Chronic Pelvic Pain

What is chronic pelvic pain? persistent pain perceived in structures related to the pelvis (men or women) associated with negative cognitive, behavioural, sexual and emotional consequences symptoms suggestive of lower urinary tract, sexual, bowel, pelvic floor or gynaecological dysfunction Specific disease-associated pelvic pain: conditions with well-defined classical pathology (such as infection or cancer), Chronic pelvic pain syndrome : those with no obvious underlying cause.


Causes

  • Urological: related to bladder (Neoplasm, Interstitial Cystitis/ Painful bladder syndrome), prostrate (chronic prostatitis), scrotum, penis, epididymis, urethra (urethral burning syndrome), post vasectomy pain.
  • Gynaecological: vulvar, vestibular, clitoral, endometriosis associated, CPPS, dysmenorrhea, Pelvic inflammatory syndrome.
  • Gastrointestinal: irritable bowel syndrome, Carcinoma of the colon, Constipation, Inflammatory bowel disease.
  • Neurological: pudendal pain syndrome
  • Musculoskeletal: Pelvic floor muscle,Abdominal wall myofascial pain, Chronic coccygeal or back pain, Faulty posture, Fibromyalgia, Neuralgia of Iliohypogastric, Ilioguinal, Pudendal or genitofemoral nerves, Pelvic Floor tension myalgia, Peripartum pelvic pain syndrome.
  • Sexological: pelvic pain with sexual dysfunction
  • Other : Abdominal cutaneous nerve entrapment in a surgical scar, Somatization disorder, Prior Pelvic Surgery.

Treatment

Goal of treatment is to maximize patient quality of life and overall function, with an emphasis on engaging the patient in self-management. cause and consequence of pain can involve multiple mechanisms, so treatment requires a holistic approach addressing physical, behavioral, psychological, and sexual components.
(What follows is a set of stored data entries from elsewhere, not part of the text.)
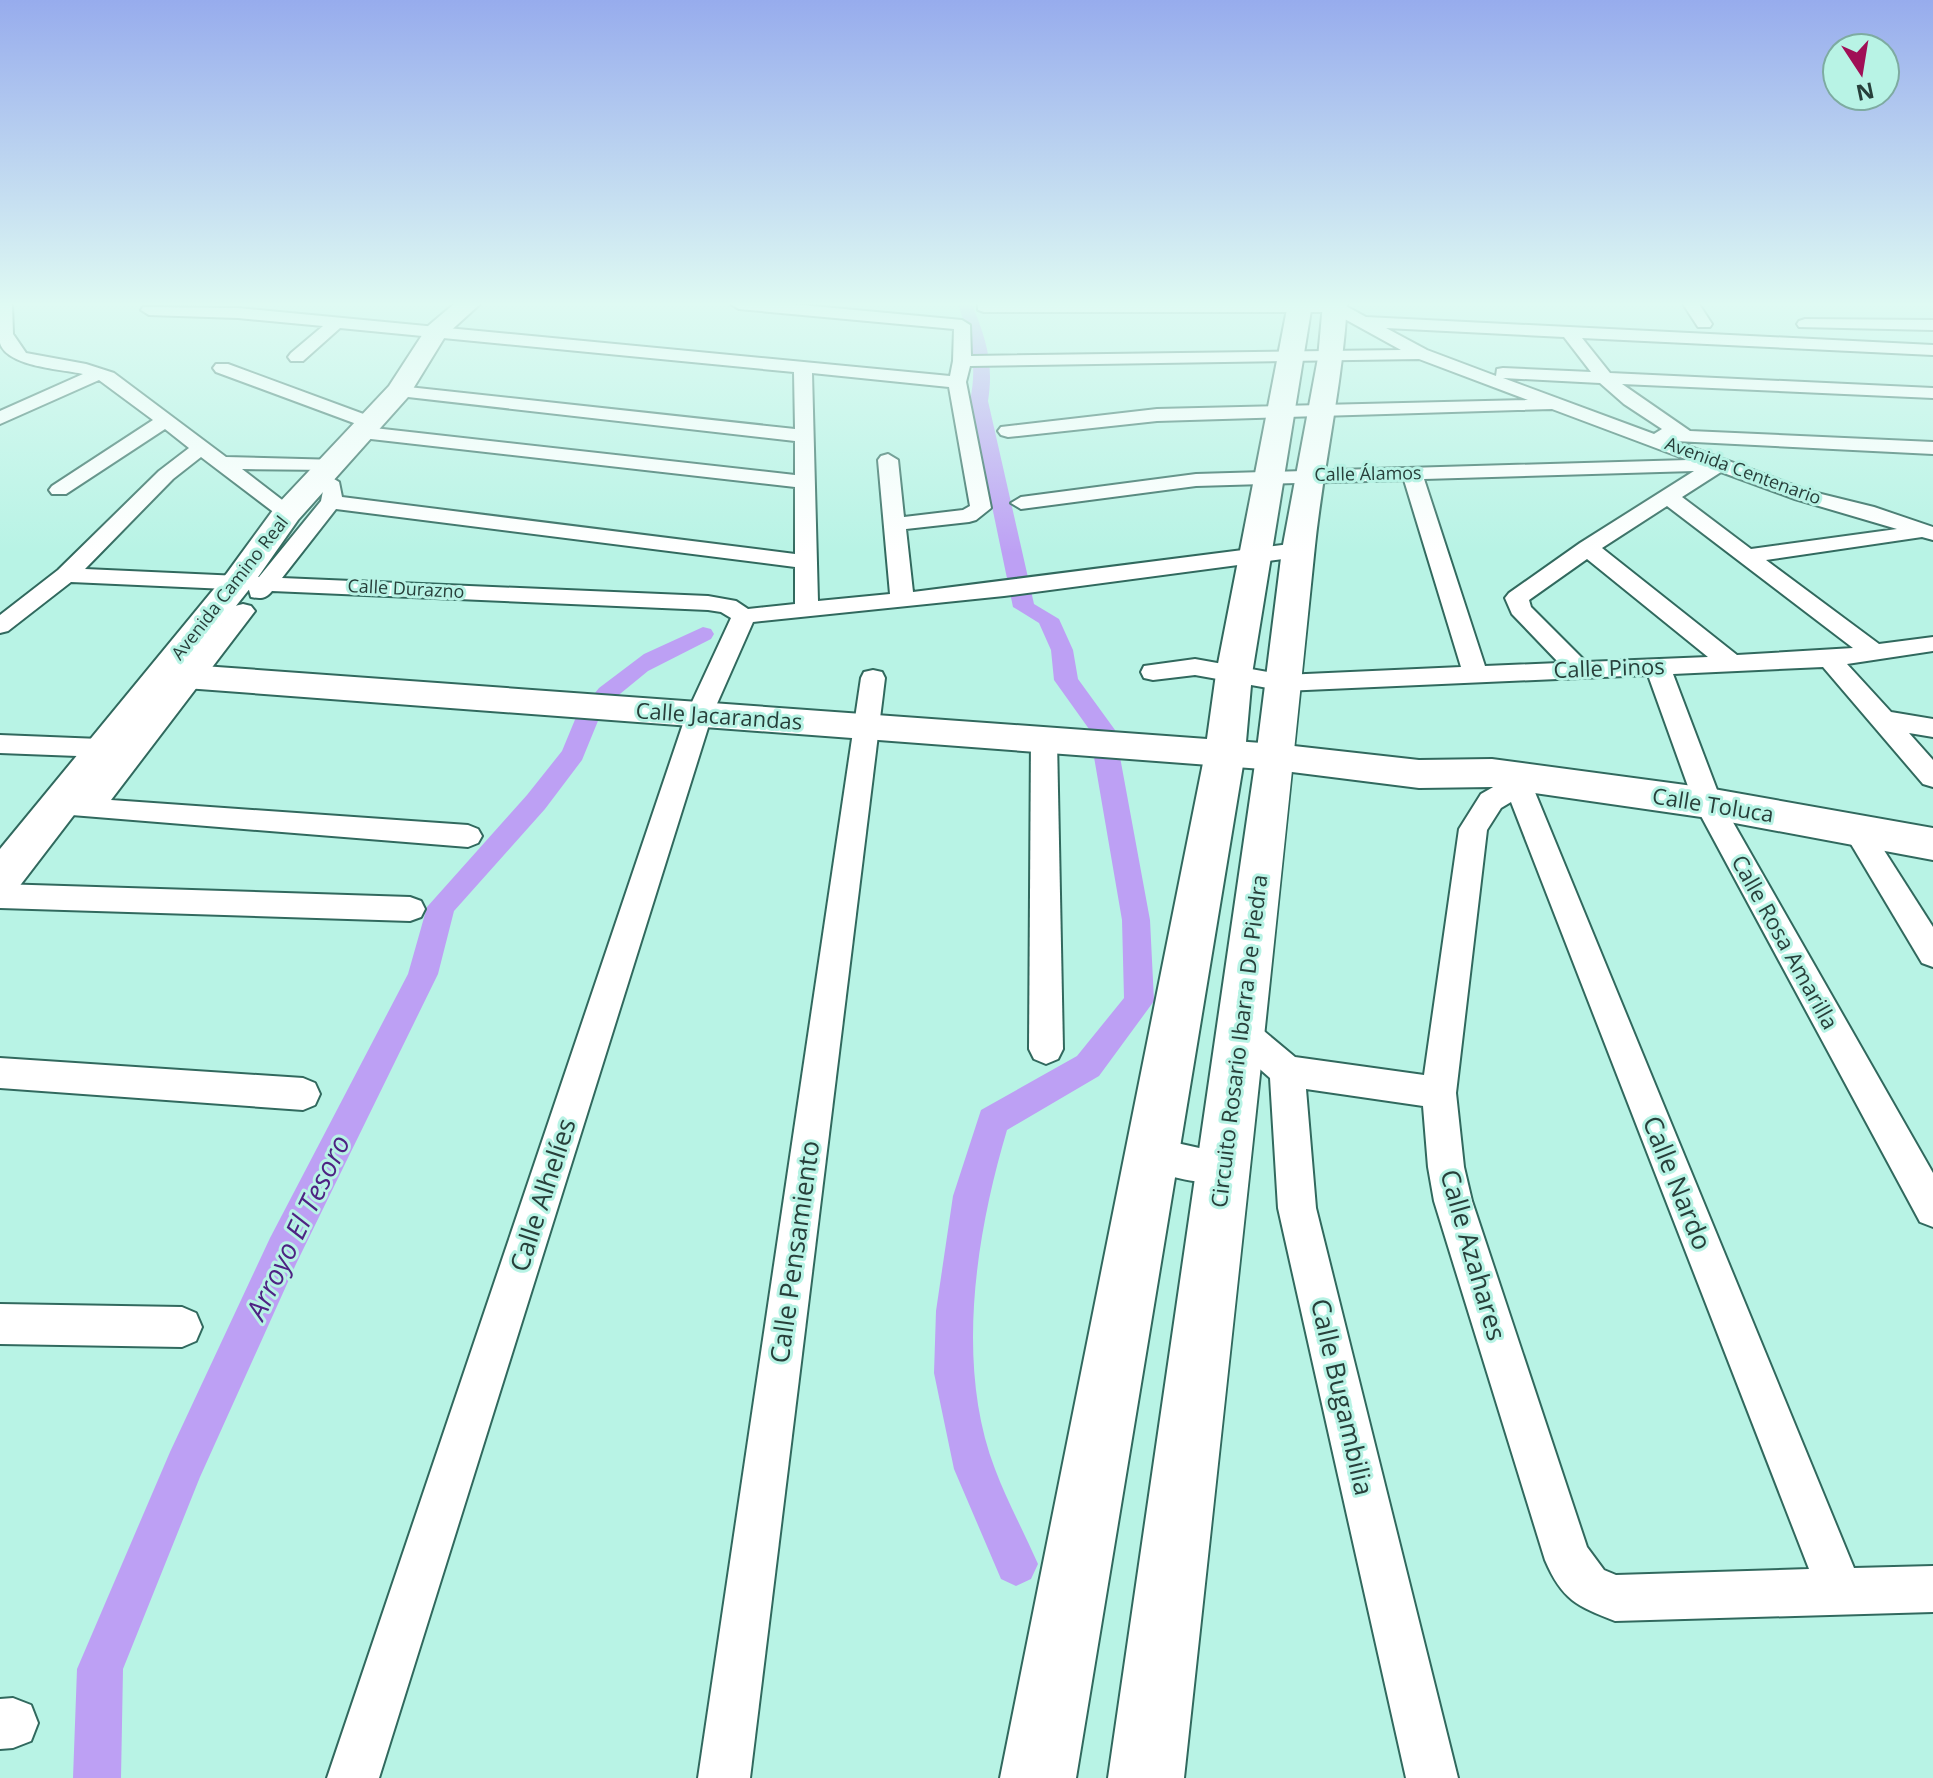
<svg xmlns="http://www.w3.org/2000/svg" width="1933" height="1778" font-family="'Open Sans',sans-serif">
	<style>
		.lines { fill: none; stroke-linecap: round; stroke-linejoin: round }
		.canal { fill: #bda0f4; fill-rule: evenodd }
		.street-casing { stroke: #31695e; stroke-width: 4 }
		.secondary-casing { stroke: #31695e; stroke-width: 4 }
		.primary-casing { stroke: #31695e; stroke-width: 4 }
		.street { fill: #fff; fill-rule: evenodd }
		.secondary { fill: #fff; fill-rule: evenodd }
		.primary { fill: #fff; fill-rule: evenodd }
		.labels { text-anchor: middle; stroke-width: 6; stroke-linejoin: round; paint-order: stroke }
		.far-street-label { font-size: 18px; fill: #273f3a; stroke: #b8f3e5 }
		.street-label { font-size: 22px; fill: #273f3a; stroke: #b8f3e5 }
		.near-street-label { font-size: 26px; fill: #273f3a; stroke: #b8f3e5 }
		.near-water-label { font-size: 28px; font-style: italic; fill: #4e2383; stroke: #b8f3e5 }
	</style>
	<rect width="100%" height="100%" fill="#b8f3e5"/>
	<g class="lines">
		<g class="canal">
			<path d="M958,304H972C986,339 994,363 988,401L1034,604L1059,619L1073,650L1078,679L1115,730L1112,736H1094L1054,680L1051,650L1039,623L1013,607L970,401C978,363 970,340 958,304Z"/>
			<path d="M703,627L711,629L714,634L711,639L648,671L615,698H599L595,693L599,688L644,654Z"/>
			<path d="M588,708L597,710L600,716L582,760L545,809L454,911L438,974L296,1264L200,1477L123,1669L121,1778H73L77,1669L170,1452L270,1238L408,974L427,907L527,795L562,751L579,710Z"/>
			<path d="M1107,748L1116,751L1120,757L1150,920L1154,1001L1099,1076L1007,1130C976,1234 955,1365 995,1469C1007,1501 1024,1532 1038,1564L1031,1579L1016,1586L1001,1579L954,1469L934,1373L936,1311L953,1196L981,1110L1077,1056L1124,998L1122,920L1094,757L1098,751Z"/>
		</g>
		<g class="street-casing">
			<g id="street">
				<path d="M0,304H12L13,334L26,353L86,364L114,373L226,457L340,460L343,464L333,470L242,469L294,509L298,513L287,519L280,517L201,457L173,479L85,569L259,577L321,501L323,491L319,482L329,476L339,482L342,497L795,554V487L362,438L352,432L362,426L216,372L213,368L216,364H228L377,419L379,423L374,428L795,475V441L399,396L390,391L399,386L795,429L794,372L340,328L303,361H291L288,357L291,353L323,326L238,318L149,315L141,310L143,307L238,308L950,376L953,361L954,329L739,309L731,304H791L962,320L970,325L971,356L1401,350L1332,312H984L978,310V304H1342L1366,317L1933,345V355L1582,338L1610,373L1933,388V398L1622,384L1690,431L1933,442V454L1675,441L1809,491L1874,507L1933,527V540L1922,537L1766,560L1879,644L1933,637V651L1847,664L1891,712L1933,719V737L1909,733L1933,760V787L1923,784L1823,667L1673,674L1722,803L1933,1173V1227L1920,1222L1694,803L1648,675L1284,691L1195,675L1153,680L1144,678L1141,672L1144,666L1195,659L1284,675L1461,667L1404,480L1196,486L1021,509L1011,503L1021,497L1196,474L1688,460L1552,409L1157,421L1008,437L1001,435L998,431L1001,427L1157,409L1528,400L1419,359L970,366L966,382L991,508L976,520L969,522L906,529L913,592L1298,543L1309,550L1298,557L1004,596L753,622L712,715L379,1778H327L686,715L731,618L721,612L708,610L272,591C266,599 260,599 251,597L249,590L71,582L8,631L0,633V615L58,570L159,471L189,448L165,429L66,494H52L49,490L52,486L153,420L99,380L0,424V411L83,374C62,369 7,367 0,343C0,332 0,316 0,304ZM1386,328L1564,337L1591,372L1503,368L1497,369L1496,376L1427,350ZM812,373L949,387L970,506L963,510L904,517L898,460L888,454L881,456L878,460L890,594L818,601ZM1503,378L1600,383L1624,404L1662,429L1654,434ZM1694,471L1580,543L1509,593L1505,598L1512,614L1559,663L1485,666L1424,479ZM1721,472L1795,499L1897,529L1751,549L1682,497ZM1667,506L1853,648L1737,655L1602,548ZM336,509L795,567V604L748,609L736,601L708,596L282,578ZM1587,559L1708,657L1586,662L1531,607L1529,600Z"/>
				<path d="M1683,304H1699L1712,324L1710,327H1698Z"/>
				<path d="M1805,319L1933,320V330L1799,327L1797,324L1799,321Z"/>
				<path d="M243,604L251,606L255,611L111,800L468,825L478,829L482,836L478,843L468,847L47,813L43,806L47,799L57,796L82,798L119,751L103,757L0,753V735L100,739L120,731L131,736L235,606Z"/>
				<path d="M873,670L882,672L885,678L750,1778H698L861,678L864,672Z"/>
				<path d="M1044,730L1053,733L1057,739L1063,1049L1058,1059L1046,1064L1034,1059L1029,1049L1031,739L1035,733Z"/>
				<path d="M1514,766L1524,769L1532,785L1854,1568L1933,1566V1612L1615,1621C1577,1606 1562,1600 1545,1560L1434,1201L1428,1167L1423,1106L1306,1089L1316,1208L1458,1778H1406L1278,1208L1270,1078L1229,1042L1224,1032L1229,1022L1241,1018L1253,1022L1295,1057L1424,1075L1459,829L1481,794L1502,782L1500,776L1504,769ZM1511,802L1809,1569L1616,1575L1604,1570L1587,1547L1472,1201L1464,1167L1456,1093L1487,830L1501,808Z"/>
				<path d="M1856,819L1866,822L1933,927V967L1922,963L1842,829L1846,822Z"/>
				<path d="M0,884L410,897L421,901L425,909L421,917L410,921L0,908Z"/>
				<path d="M0,1058L303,1078L315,1083L320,1094L315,1105L303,1110L0,1088Z"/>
				<path d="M1150,1137L1235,1156L1240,1168L1235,1180C1212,1189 1161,1175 1137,1166L1132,1154L1137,1142Z"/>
				<path d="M0,1304L182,1307L196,1313L202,1327L196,1341L182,1347L0,1344Z"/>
				<path d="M13,1698L31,1705L38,1723L31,1741L13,1748L0,1749V1699Z"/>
			</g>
		</g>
		<g class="secondary-casing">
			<path id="secondary" d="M454,304H480L446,335L408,397L298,520L251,587L189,665L1276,744L1419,760L1492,759L1708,788L1933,828V860L1708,818L1492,787L1419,788L1276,770L172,687L15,892L0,897V849L227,573L276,506L389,386L428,326Z"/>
		</g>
		<g class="primary-casing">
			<g id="primary">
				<path d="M1288,304H1312L1252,674L1245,753L1076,1778H1000L1205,753L1216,674Z"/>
				<path d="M1323,304H1347C1342,389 1322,471 1314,555C1273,963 1228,1370 1184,1778H1108L1256,757L1282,550L1318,358Z"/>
			</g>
		</g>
		<use href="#street" class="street"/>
		<use href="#secondary" class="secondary"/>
		<use href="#primary" class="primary"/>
	</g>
	<linearGradient id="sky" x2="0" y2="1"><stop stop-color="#97aced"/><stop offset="0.55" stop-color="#dffaf3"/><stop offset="1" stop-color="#dffaf3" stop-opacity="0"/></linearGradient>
	<rect width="1933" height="553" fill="url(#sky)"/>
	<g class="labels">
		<g class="far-street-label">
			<text transform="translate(1743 471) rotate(20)" y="6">Avenida Centenario</text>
			<text transform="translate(1368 474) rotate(-1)" y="6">Calle Álamos</text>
			<text transform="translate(230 588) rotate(-52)" y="6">Avenida Camino Real</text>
			<text transform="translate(406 589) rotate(3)" y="6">Calle Durazno</text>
		</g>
		<g class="street-label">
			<text transform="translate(1609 668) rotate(-2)" y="8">Calle Pinos</text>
			<text transform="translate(719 716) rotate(4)" y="8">Calle Jacarandas</text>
			<text transform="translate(1713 805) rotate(9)" y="8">Calle Toluca</text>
			<text transform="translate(1785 942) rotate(61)" y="8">Calle Rosa Amarilla</text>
			<text transform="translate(1239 1041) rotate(-83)" y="8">Circuito Rosario Ibarra De Piedra</text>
		</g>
		<g class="near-street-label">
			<text transform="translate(1677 1183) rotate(68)" y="9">Calle Nardo</text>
			<text transform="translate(543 1195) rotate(-72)" y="9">Calle Alhelíes</text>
			<text transform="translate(795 1252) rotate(-82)" y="9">Calle Pensamiento</text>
			<text transform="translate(1473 1255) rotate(74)" y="9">Calle Azahares</text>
			<text transform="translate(1342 1397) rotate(77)" y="9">Calle Bugambilia</text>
		</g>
		<g class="near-water-label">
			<text transform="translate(298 1227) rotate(-64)" y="10">Arroyo El Tesoro</text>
		</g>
	</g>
	<g transform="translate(1861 72) rotate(168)"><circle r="38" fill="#b8f3e5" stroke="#7eaba1" stroke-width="2"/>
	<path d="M0-6L14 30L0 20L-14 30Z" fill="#a00f56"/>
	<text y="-12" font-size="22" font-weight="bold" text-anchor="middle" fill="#273f3a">N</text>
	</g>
</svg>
Monitoring of mood, pain, and function will help guide the treatment plan.

LIFESTYLE MODIFICATIONS
  • Encourage natural pain modulating systems- sleep and exercise. Physiotherapy can be valuable, particularly for women who have hypercontractility of the pelvic floor.
  • Encourage smoking cessation-smoking is associated with higher levels of physical impairment and increased pain
  • Dietary modifications may help reduce pain- A high intake of fresh fruit and vegetables is known to decrease free radical/oxidative stress on the body and improve immune function. In addition, many foods and fluids can contribute to chronic pelvic pain by irritating the bladder. Minimizing the intake of caffeine, citrus fruits, spicy foods, carbonated drinks and alcohol may reduce bladder irritation. A diet high in fruit, vegetables and fluid is likely to decrease the woman’s risk of constipation while a low FODMAP diet may be beneficial if irritable bowel syndrome is contributing to chronic pelvic pain.
MEDICATIONS
  • Appropriate analgesics- acetaminophen and nonsteroidal anti-inflammatory drugs are usually well tolerated.
  • Cyclic component to the pain- Hormone therapy (e.g., oral contraceptive, progestogen, levonorgestrel releasing intrauterine system [Mirena], gonadotropin-releasing hormone agonist)are effective for the treatment of dysmenorrhea associated with endometriosis
  • Adjuvant analgesics- Tricyclic antidepressants, gabapentin and pregabalin for neuropathic or centrally mediated pain. There is some evidence that these medicines may benefit patients with chronic pelvic pain. SSRI can be added for associated mood disorders.
BEHAVIORAL INTERVENTIONS
  • Behavioral health is a critical component of care for patients with chronic pelvic pain, regardless of the underlying cause. One promising treatment method is a hybrid of cognitive psychotherapy and physiotherapy, referred to as somatocognitive therapy. Its goal is to promote awareness of one’s own body, develop coping strategies, and manually release muscular pain. When combined with specific gynecologic/urologic/disease specific care, somatocognitive therapy improves distress, pain experience, and motor function.
SURGICAL INTERVENTIONS
  • should be guided by the underlying diagnosis, although some options may be diagnostic. Pain is likely to improve after laparoscopic surgery to treat endometriosis.
  • Local injection of steroids may be therapeutic as well as diagnostic when peripheral nerves are involved. If there is sacral nerve involvement, pain relief may be possible with sacral nerve blocks or neuromodulation by means of a surgically implanted device that stimulates the nerve with electric pulses.